= John Friedrich (luthier) =

German-born violin maker (1858 - 1943)

John Friedrich (1858–1943) was a German-born violin maker who worked in the United States.

==Biography==
Friedrich was born 26 June 1858 at Kassel. He was a pupil of Oswald Möckel, a prominent German violin maker and repairer. Friedrich came to the United States in 1883, and in a short time ranked among the American leaders in his profession. His older brother William (1855–1911) joined him soon and they established the company "Friedrich, John, & Bro." on 5th Avenue in New York City. In addition to violins, Friedrich also made bows, violas, and violoncellos. He received the highest award bestowed for violins, violas, and violoncellos at the World's Columbian Exposition, Chicago, 1893. One of his violins was also granted the highest awards, Grand Prize and gold medal, at the St Louis World's Exposition in 1904. Another one of his violins was used by the concert violinist Franz Wilczek.
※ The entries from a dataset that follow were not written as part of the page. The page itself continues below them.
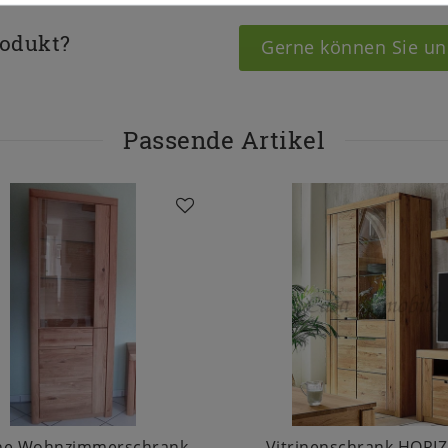
rodukt?
Gerne können Sie un
Passende Artikel
ine Wohnzimmerschrank
Vitrinenschrank HORI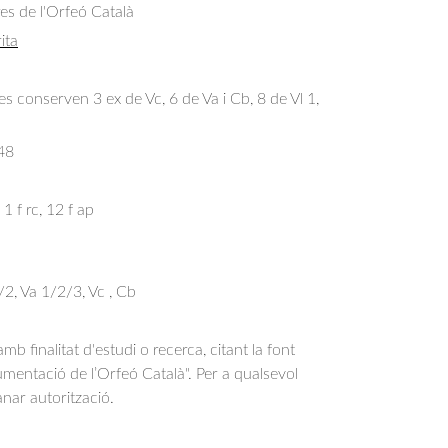
res de l'Orfeó Català
ita
s conserven 3 ex de Vc, 6 de Va i Cb, 8 de Vl 1,
48
 1 f rc, 12 f ap
 1/2, Va 1/2/3, Vc , Cb
b finalitat d'estudi o recerca, citant la font
entació de l’Orfeó Català". Per a qualsevol
anar autorització.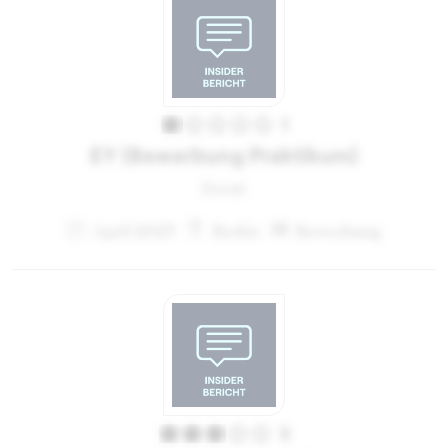
1
EY (Bewerbung Praktikum)
Event
April 2023
Berlin
Bewerbung
3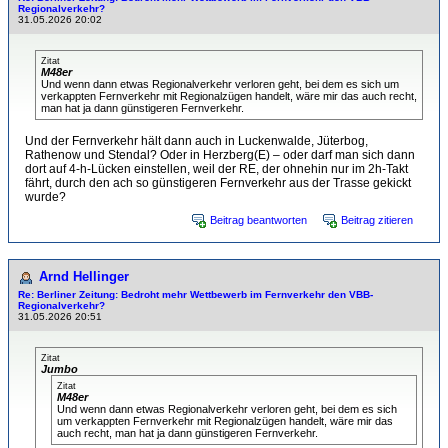
Regionalverkehr?
31.05.2026 20:02
Zitat
M48er
Und wenn dann etwas Regionalverkehr verloren geht, bei dem es sich um
verkappten Fernverkehr mit Regionalzügen handelt, wäre mir das auch recht,
man hat ja dann günstigeren Fernverkehr.
Und der Fernverkehr hält dann auch in Luckenwalde, Jüterbog,
Rathenow und Stendal? Oder in Herzberg(E) – oder darf man sich dann
dort auf 4-h-Lücken einstellen, weil der RE, der ohnehin nur im 2h-Takt
fährt, durch den ach so günstigeren Fernverkehr aus der Trasse gekickt
wurde?
Beitrag beantworten
Beitrag zitieren
Arnd Hellinger
Re: Berliner Zeitung: Bedroht mehr Wettbewerb im Fernverkehr den VBB-
Regionalverkehr?
31.05.2026 20:51
Zitat
Jumbo
Zitat
M48er
Und wenn dann etwas Regionalverkehr verloren geht, bei dem es sich
um verkappten Fernverkehr mit Regionalzügen handelt, wäre mir das
auch recht, man hat ja dann günstigeren Fernverkehr.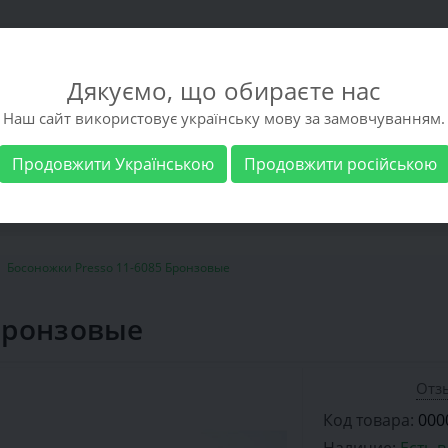
Дякуємо, що обираєте нас
Наш сайт використовує українську мову за замовчуванням.
Продовжити Українською
Продовжити російською
 обувь
Мужская обувь
Бренды
Доставка 
Босоножки Presso 11-6085 Бронзовые
 Бронзовые
Отзы
Код товара:
000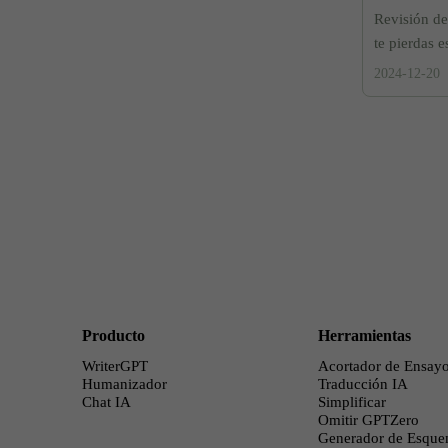
Revisión de
te pierdas e
2024-12-20
Producto
Herramientas
WriterGPT
Acortador de Ensay
Humanizador
Traducción IA
Chat IA
Simplificar
Omitir GPTZero
Generador de Esque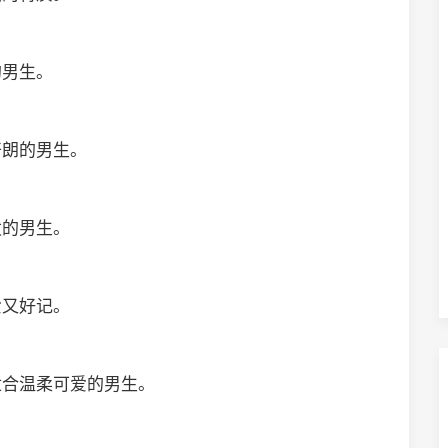
的男生。
开朗的男生。
泼的男生。
爱又好记。
适合温柔可爱的男生。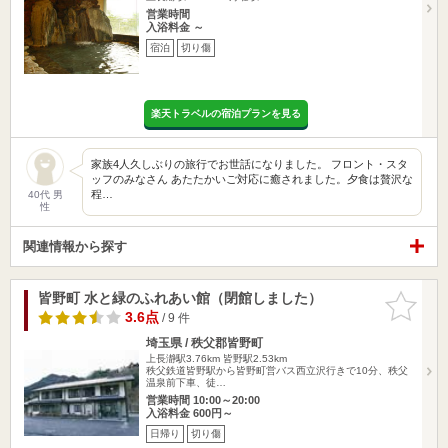
営業時間
入浴料金 ～
宿泊
切り傷
楽天トラベルの宿泊プランを見る
家族4人久しぶりの旅行でお世話になりました。 フロント・スタ
ッフのみなさん あたたかいご対応に癒されました。夕食は贅沢な
程…
40代 男
性
関連情報から探す
皆野町 水と緑のふれあい館（閉館しました）
お気に入
りに追加
3.6点
/ 9 件
埼玉県 / 秩父郡皆野町
上長瀞駅3.76km
皆野駅2.53km
秩父鉄道皆野駅から皆野町営バス西立沢行きで10分、秩父
温泉前下車、徒…
営業時間 10:00～20:00
入浴料金 600円～
日帰り
切り傷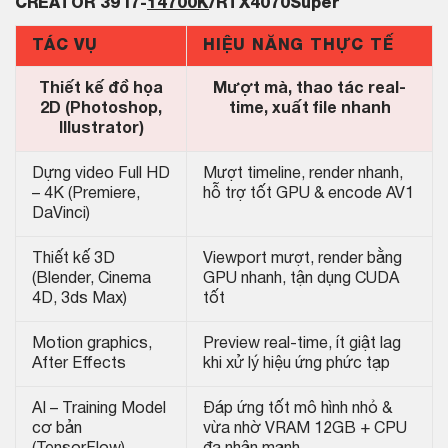
CREATOR
39 i7-
14700K
/RTX4070Super
TÁC VỤ
HIỆU NĂNG THỰC TẾ
Thiết kế đồ họa
Mượt mà, thao tác real-
2D (Photoshop,
time, xuất file nhanh
Illustrator)
Dựng video Full HD
Mượt timeline, render nhanh,
– 4K (Premiere,
hỗ trợ tốt GPU & encode AV1
DaVinci)
Thiết kế 3D
Viewport mượt, render bằng
(Blender, Cinema
GPU nhanh, tận dụng CUDA
4D, 3ds Max)
tốt
Motion graphics,
Preview real-time, ít giật lag
After Effects
khi xử lý hiệu ứng phức tạp
AI – Training Model
Đáp ứng tốt mô hình nhỏ &
cơ bản
vừa nhờ VRAM 12GB + CPU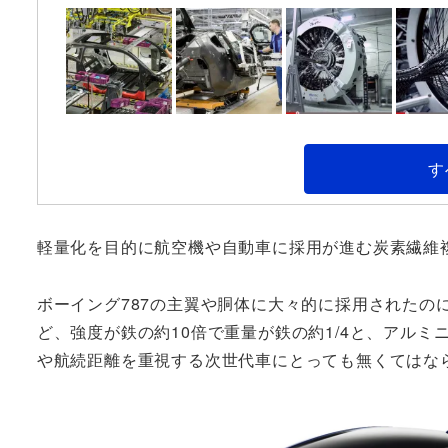
す
軽量化を目的に航空機や自動車に採用が進む炭素繊維複
ボーイング787の主翼や胴体に大々的に採用されたのに
ど、強度が鉄の約10倍で重量が鉄の約1/4と、アルミ
や航続距離を重視する次世代車にとっても無くてはな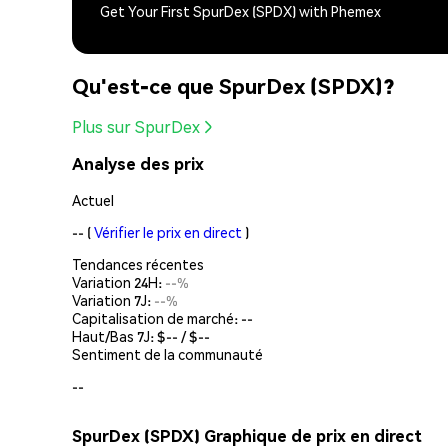
Get Your First SpurDex (SPDX) with Phemex
Qu'est-ce que SpurDex (SPDX)?
Plus sur SpurDex
Analyse des prix
Actuel
--
(
Vérifier le prix en direct
)
Tendances récentes
Variation 24H:
--%
Variation 7J:
--%
Capitalisation de marché:
--
Haut/Bas 7J: $
--
/ $
--
Sentiment de la communauté
--
SpurDex (SPDX) Graphique de prix en direct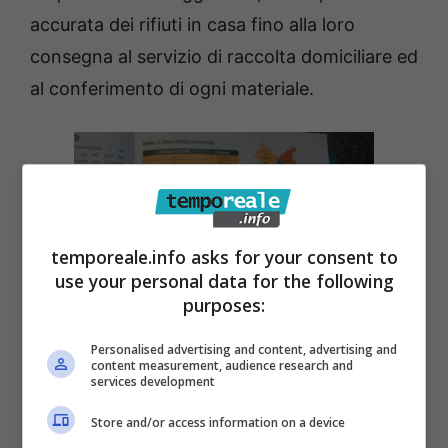
accurata dei rifiuti in casa fino alla loro
consegna al servizio di raccolta domiciliare ed
al conferimento di ogni materiale.
temporeale.info asks for your consent to
use your personal data for the following
purposes:
Personalised advertising and content, advertising and
content measurement, audience research and
Il denominatore comune è la responsabilità di
services development
tutti e di cittadini in prima degli altri che ci ha
Store and/or access information on a device
permesso in un solo anno di raccolta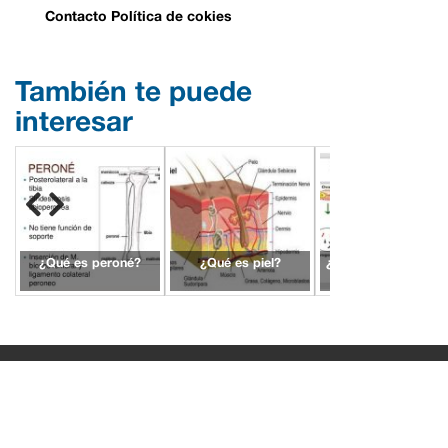
Contacto
Política de cokies
También te puede
interesar
¿Qué es peroné?
¿Qué es piel?
¿Qué es ovogénesis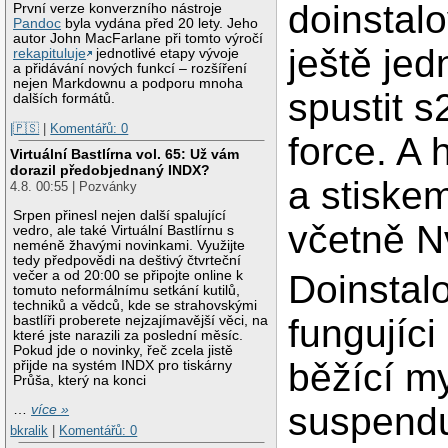
doinstalo
První verze konverzního nástroje
Pandoc
byla vydána před 20 lety. Jeho
autor John MacFarlane při tomto výročí
ještě jed
rekapituluje
jednotlivé etapy vývoje
a přidávání nových funkcí – rozšíření
nejen Markdownu a podporu mnoha
spustit s
dalších formátů.
|🇵🇸
|
Komentářů: 0
force. A 
Virtuální Bastlírna vol. 65: Už vám
dorazil předobjednaný INDX?
a stiske
4.8. 00:55 | Pozvánky
Srpen přinesl nejen další spalující
včetně Nv
vedro, ale také Virtuální Bastlírnu s
neméně žhavými novinkami. Využijte
tedy předpovědi na deštivý čtvrteční
večer a od 20:00 se připojte online k
Doinstal
tomuto neformálnímu setkání kutilů,
techniků a vědců, kde se strahovskými
fungujíci
bastlíři proberete nejzajímavější věci, na
které jste narazili za poslední měsíc.
Pokud jde o novinky, řeč zcela jistě
běžící my
přijde na systém INDX pro tiskárny
Průša, který na konci
suspendu
…
více »
bkralik
|
Komentářů: 0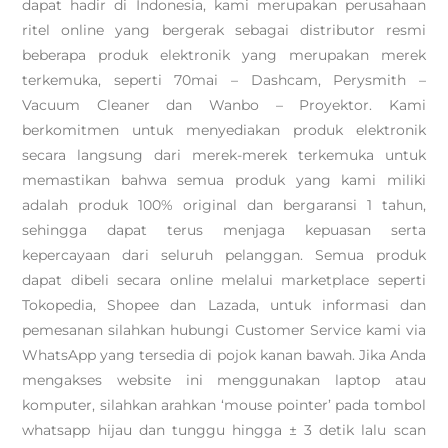
dapat hadir di Indonesia, kami merupakan perusahaan
ritel online yang bergerak sebagai distributor resmi
beberapa produk elektronik yang merupakan merek
terkemuka, seperti 70mai – Dashcam, Perysmith –
Vacuum Cleaner dan Wanbo – Proyektor. Kami
berkomitmen untuk menyediakan produk elektronik
secara langsung dari merek-merek terkemuka untuk
memastikan bahwa semua produk yang kami miliki
adalah produk 100% original dan bergaransi 1 tahun,
sehingga dapat terus menjaga kepuasan serta
kepercayaan dari seluruh pelanggan. Semua produk
dapat dibeli secara online melalui marketplace seperti
Tokopedia, Shopee dan Lazada, untuk informasi dan
pemesanan silahkan hubungi Customer Service kami via
WhatsApp yang tersedia di pojok kanan bawah. Jika Anda
mengakses website ini menggunakan laptop atau
komputer, silahkan arahkan ‘mouse pointer’ pada tombol
whatsapp hijau dan tunggu hingga ± 3 detik lalu scan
Friederich became known among collectors as an expert in the identification and valuation of rare instruments. In the early 1900s, four of the choicest specimens of his violins were in the possession of Frank Waldo, of Cambridge, Massachusetts. He married the Kassel native Emma Brenzel (1869–1950), with whom he had one daughter. Friedrich died July 8, 1943, in Peekskill, New York, and is interred with his wife at Cortlandt Manor, New York.